A block of data:
━━━━

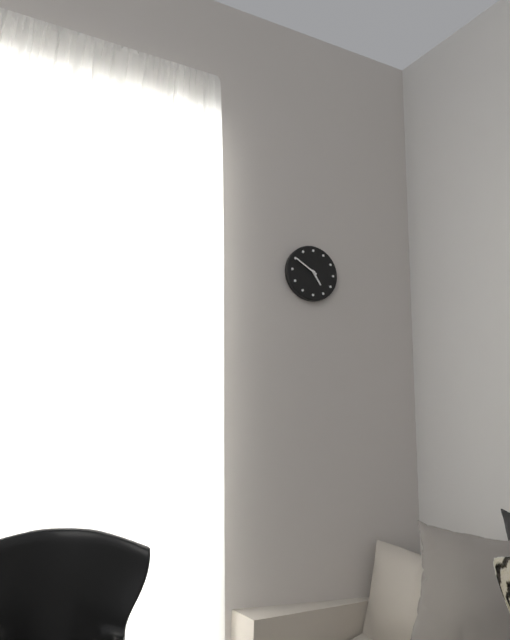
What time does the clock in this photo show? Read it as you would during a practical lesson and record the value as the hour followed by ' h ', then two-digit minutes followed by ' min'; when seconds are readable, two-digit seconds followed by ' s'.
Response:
4 h 50 min
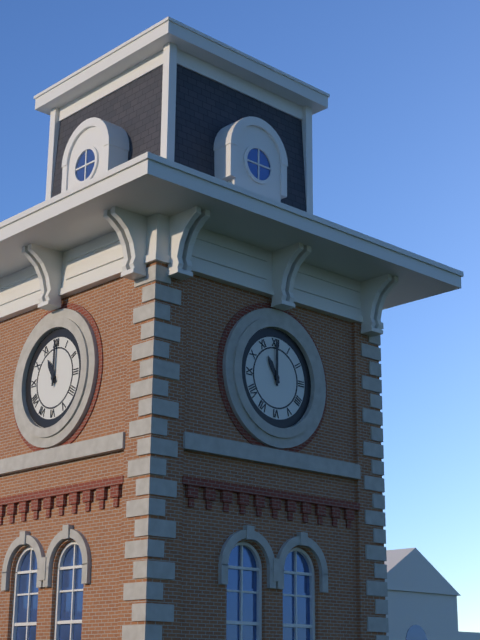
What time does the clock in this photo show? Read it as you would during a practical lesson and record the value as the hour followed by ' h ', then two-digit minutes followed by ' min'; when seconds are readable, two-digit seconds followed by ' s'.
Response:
11 h 00 min
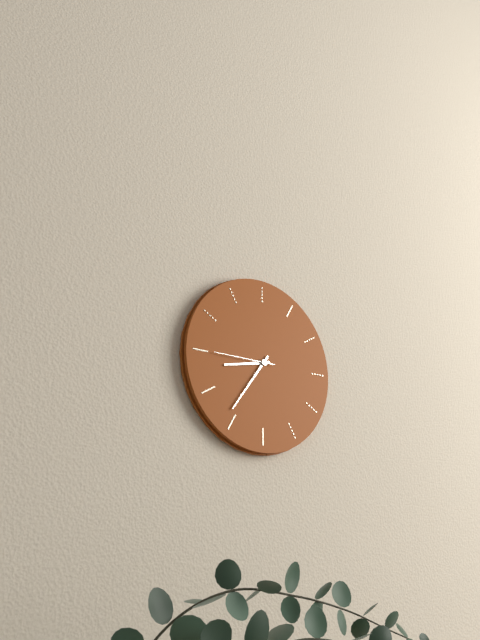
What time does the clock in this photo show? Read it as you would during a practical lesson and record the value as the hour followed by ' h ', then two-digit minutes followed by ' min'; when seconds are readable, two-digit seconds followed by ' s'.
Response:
8 h 36 min 45 s
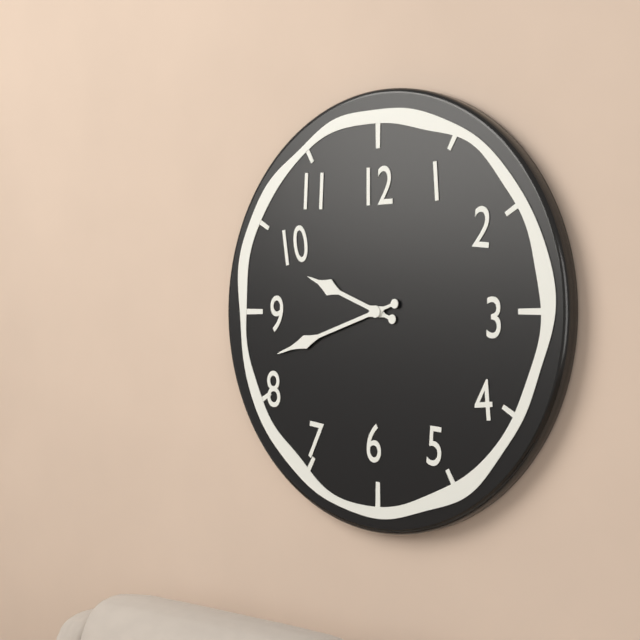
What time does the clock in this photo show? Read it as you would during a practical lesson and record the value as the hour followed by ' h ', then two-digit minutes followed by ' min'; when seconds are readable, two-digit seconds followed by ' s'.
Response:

━━━━

WHAT TO DO »
Pull out, line for line, the stretch from the start of the items through the line containing "11 h 00 min". Leave the pictures out of your answer.

REPLY TO THE EXERCISE »
What time does the clock in this photo show? Read it as you would during a practical lesson and record the value as the hour followed by ' h ', then two-digit minutes followed by ' min'; when seconds are readable, two-digit seconds followed by ' s'.
Response:
4 h 50 min
What time does the clock in this photo show? Read it as you would during a practical lesson and record the value as the hour followed by ' h ', then two-digit minutes followed by ' min'; when seconds are readable, two-digit seconds followed by ' s'.
Response:
11 h 00 min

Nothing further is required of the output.